One of the books Lee discusses in Biography is James Shapiro’s A Year in the Life of William Shakespeare — 1599. A copy came my way this week, and it makes for a fascinating comparison with Greer’s shorter book. Lee is full of praise for Shapiro’s work, as almost all his reviewers have also been, and it is indeed a book that resonates on many levels.
Greer is keen to probe Shakespeare’s ethics — his attitudes to human responsibility, marriage and interior self-examination. Shapiro, while not neglecting this dimension — indeed, it’s hard to believe he neglects anything — opts to focus more on the politics of the day, together with the evolution of Shakespeare’s craft up to that point.
There’s a huge amount of entertainment in Biography. Lee quotes Wilde (“It is always Judas who writes the biography”), describes the howls of Victorian execration that greeted J.A. Froude’s publication of information about Thomas Carlyle’s sexual impotence, cites the determination of Leslie Stephen (Virginia Woolf’s father) to include the lives of “brothel-keepers, contortionists, gamblers, transvestites and centenarians” in his Dictionary of National Biography, mentions the burning of Byron’s scandalous journals in his publisher’s office following his death, and points to both the accusations of immorality and coarseness that initially greeted Jane Eyre, and the “censoring eye” on Hallam Tennyson of his mother Emily as he wrote the life of his father, the former Poet Laureate.

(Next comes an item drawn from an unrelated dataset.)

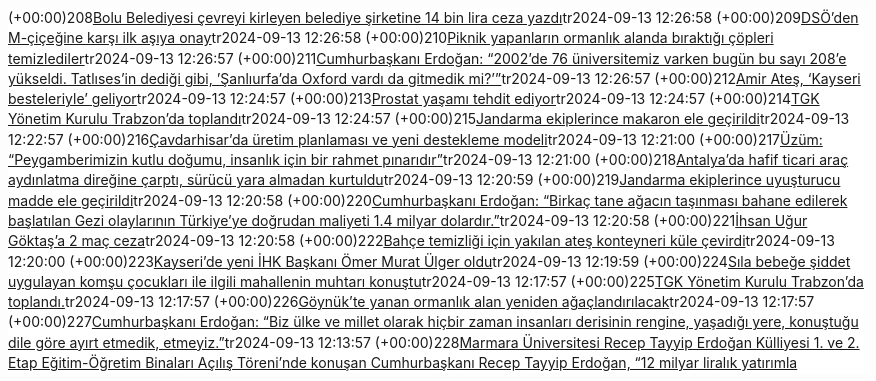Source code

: (+00:00)</td></tr><tr class="high"><td>208</td><td><a href="https://enkayseri.com/bolu-belediyesi-cevreyi-kirleyen-belediye-sirketine-14-bin-lira-ceza-yazdi/">Bolu Belediyesi çevreyi kirleyen belediye şirketine 14 bin lira ceza yazdı</a></td><td>tr</td><td></td><td></td><td>2024-09-13 12:26:58 (+00:00)</td></tr><tr><td>209</td><td><a href="https://enkayseri.com/dsoden-m-cicegine-karsi-ilk-asiya-onay/">DSÖ’den M-çiçeğine karşı ilk aşıya onay</a></td><td>tr</td><td></td><td></td><td>2024-09-13 12:26:58 (+00:00)</td></tr><tr class="high"><td>210</td><td><a href="https://enkayseri.com/piknik-yapanlarin-ormanlik-alanda-biraktigi-copleri-temizlediler/">Piknik yapanların ormanlık alanda bıraktığı çöpleri temizlediler</a></td><td>tr</td><td></td><td></td><td>2024-09-13 12:26:57 (+00:00)</td></tr><tr><td>211</td><td><a href="https://enkayseri.com/cumhurbaskani-erdogan-2002de-76-universitemiz-varken-bugun-bu-sayi-208e-yukseldi-tatlisesin-dedigi-gibi-sanliurfada-oxford-vardi-da-gitmedik-mi/">Cumhurbaşkanı Erdoğan: “2002’de 76 üniversitemiz varken bugün bu sayı 208’e yükseldi. Tatlıses’in dediği gibi, ’Şanlıurfa’da Oxford vardı da gitmedik mi?’”</a></td><td>tr</td><td></td><td></td><td>2024-09-13 12:26:57 (+00:00)</td></tr><tr class="high"><td>212</td><td><a href="https://enkayseri.com/amir-ates-kayseri-besteleriyle-geliyor/">Amir Ateş, ‘Kayseri besteleriyle’ geliyor</a></td><td>tr</td><td></td><td></td><td>2024-09-13 12:24:57 (+00:00)</td></tr><tr><td>213</td><td><a href="https://enkayseri.com/prostat-yasami-tehdit-ediyor/">Prostat yaşamı tehdit ediyor</a></td><td>tr</td><td></td><td></td><td>2024-09-13 12:24:57 (+00:00)</td></tr><tr class="high"><td>214</td><td><a href="https://enkayseri.com/tgk-yonetim-kurulu-trabzonda-toplandi-2/">TGK Yönetim Kurulu Trabzon’da toplandı</a></td><td>tr</td><td></td><td></td><td>2024-09-13 12:24:57 (+00:00)</td></tr><tr><td>215</td><td><a href="https://enkayseri.com/jandarma-ekiplerince-makaron-ele-gecirildi/">Jandarma ekiplerince makaron ele geçirildi</a></td><td>tr</td><td></td><td></td><td>2024-09-13 12:22:57 (+00:00)</td></tr><tr class="high"><td>216</td><td><a href="https://enkayseri.com/cavdarhisarda-uretim-planlamasi-ve-yeni-destekleme-modeli/">Çavdarhisar’da üretim planlaması ve yeni destekleme modeli</a></td><td>tr</td><td></td><td></td><td>2024-09-13 12:21:00 (+00:00)</td></tr><tr><td>217</td><td><a href="https://enkayseri.com/uzum-peygamberimizin-kutlu-dogumu-insanlik-icin-bir-rahmet-pinaridir/">Üzüm: “Peygamberimizin kutlu doğumu, insanlık için bir rahmet pınarıdır”</a></td><td>tr</td><td></td><td></td><td>2024-09-13 12:21:00 (+00:00)</td></tr><tr class="high"><td>218</td><td><a href="https://enkayseri.com/antalyada-hafif-ticari-arac-aydinlatma-diregine-carpti-surucu-yara-almadan-kurtuldu/">Antalya’da hafif ticari araç aydınlatma direğine çarptı, sürücü yara almadan kurtuldu</a></td><td>tr</td><td></td><td></td><td>2024-09-13 12:20:59 (+00:00)</td></tr><tr><td>219</td><td><a href="https://enkayseri.com/jandarma-ekiplerince-uyusturucu-madde-ele-gecirildi/">Jandarma ekiplerince uyuşturucu madde ele geçirildi</a></td><td>tr</td><td></td><td></td><td>2024-09-13 12:20:58 (+00:00)</td></tr><tr class="high"><td>220</td><td><a href="https://enkayseri.com/cumhurbaskani-erdogan-birkac-tane-agacin-tasinmasi-bahane-edilerek-baslatilan-gezi-olaylarinin-turkiyeye-dogrudan-maliyeti-1-4-milyar-dolardir/">Cumhurbaşkanı Erdoğan: “Birkaç tane ağacın taşınması bahane edilerek başlatılan Gezi olaylarının Türkiye’ye doğrudan maliyeti 1.4 milyar dolardır.”</a></td><td>tr</td><td></td><td></td><td>2024-09-13 12:20:58 (+00:00)</td></tr><tr><td>221</td><td><a href="https://enkayseri.com/ihsan-ugur-goktasa-2-mac-ceza/">İhsan Uğur Göktaş’a 2 maç ceza</a></td><td>tr</td><td></td><td></td><td>2024-09-13 12:20:58 (+00:00)</td></tr><tr class="high"><td>222</td><td><a href="https://enkayseri.com/bahce-temizligi-icin-yakilan-ates-konteyneri-kule-cevirdi/">Bahçe temizliği için yakılan ateş konteyneri küle çevirdi</a></td><td>tr</td><td></td><td></td><td>2024-09-13 12:20:00 (+00:00)</td></tr><tr><td>223</td><td><a href="https://enkayseri.com/kayseride-yeni-ihk-baskani-omer-murat-ulger-oldu/">Kayseri’de yeni İHK Başkanı Ömer Murat Ülger oldu</a></td><td>tr</td><td></td><td></td><td>2024-09-13 12:19:59 (+00:00)</td></tr><tr class="high"><td>224</td><td><a href="https://enkayseri.com/sila-bebege-siddet-uygulayan-komsu-cocuklari-ile-ilgili-mahallenin-muhtari-konustu/">Sıla bebeğe şiddet uygulayan komşu çocukları ile ilgili mahallenin muhtarı konuştu</a></td><td>tr</td><td></td><td></td><td>2024-09-13 12:17:57 (+00:00)</td></tr><tr><td>225</td><td><a href="https://enkayseri.com/tgk-yonetim-kurulu-trabzonda-toplandi/">TGK Yönetim Kurulu Trabzon’da toplandı.</a></td><td>tr</td><td></td><td></td><td>2024-09-13 12:17:57 (+00:00)</td></tr><tr class="high"><td>226</td><td><a href="https://enkayseri.com/goynukte-yanan-ormanlik-alan-yeniden-agaclandirilacak/">Göynük’te yanan ormanlık alan yeniden ağaçlandırılacak</a></td><td>tr</td><td></td><td></td><td>2024-09-13 12:17:57 (+00:00)</td></tr><tr><td>227</td><td><a href="https://enkayseri.com/cumhurbaskani-erdogan-biz-ulke-ve-millet-olarak-hicbir-zaman-insanlari-derisinin-rengine-yasadigi-yere-konustugu-dile-gore-ayirt-etmedik-etmeyiz/">Cumhurbaşkanı Erdoğan: “Biz ülke ve millet olarak hiçbir zaman insanları derisinin rengine, yaşadığı yere, konuştuğu dile göre ayırt etmedik, etmeyiz.”</a></td><td>tr</td><td></td><td></td><td>2024-09-13 12:13:57 (+00:00)</td></tr><tr class="high"><td>228</td><td><a href="https://enkayseri.com/marmara-universitesi-recep-tayyip-erdogan-kulliyesi-1-ve-2-etap-egitim-ogretim-binalari-acilis-toreninde-konusan-cumhurbaskani-recep-tayyip-erdogan-12-milyar-liralik-yatirimla-hayata-gec/">Marmara Üniversitesi Recep Tayyip Erdoğan Külliyesi 1. ve 2. Etap Eğitim-Öğretim Binaları Açılış Töreni’nde konuşan Cumhurbaşkanı Recep Tayyip Erdoğan, “12 milyar liralık yatırımla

The book is strongest on its British subject matter — there’s a whole chapter on Boswell’s Life of Johnson — but not much more than a mention for Rousseau’s incomparable Confessions (though Lee does note that Johnson hated the French charmer and self-fashioning social prophet). And even though the author published a major biography of Edith Wharton in 2007, US biographies could be said to be generally underrepresented. We do, though, learn that “no Life of Elvis could afford to avoid Colonel Tom Parker.”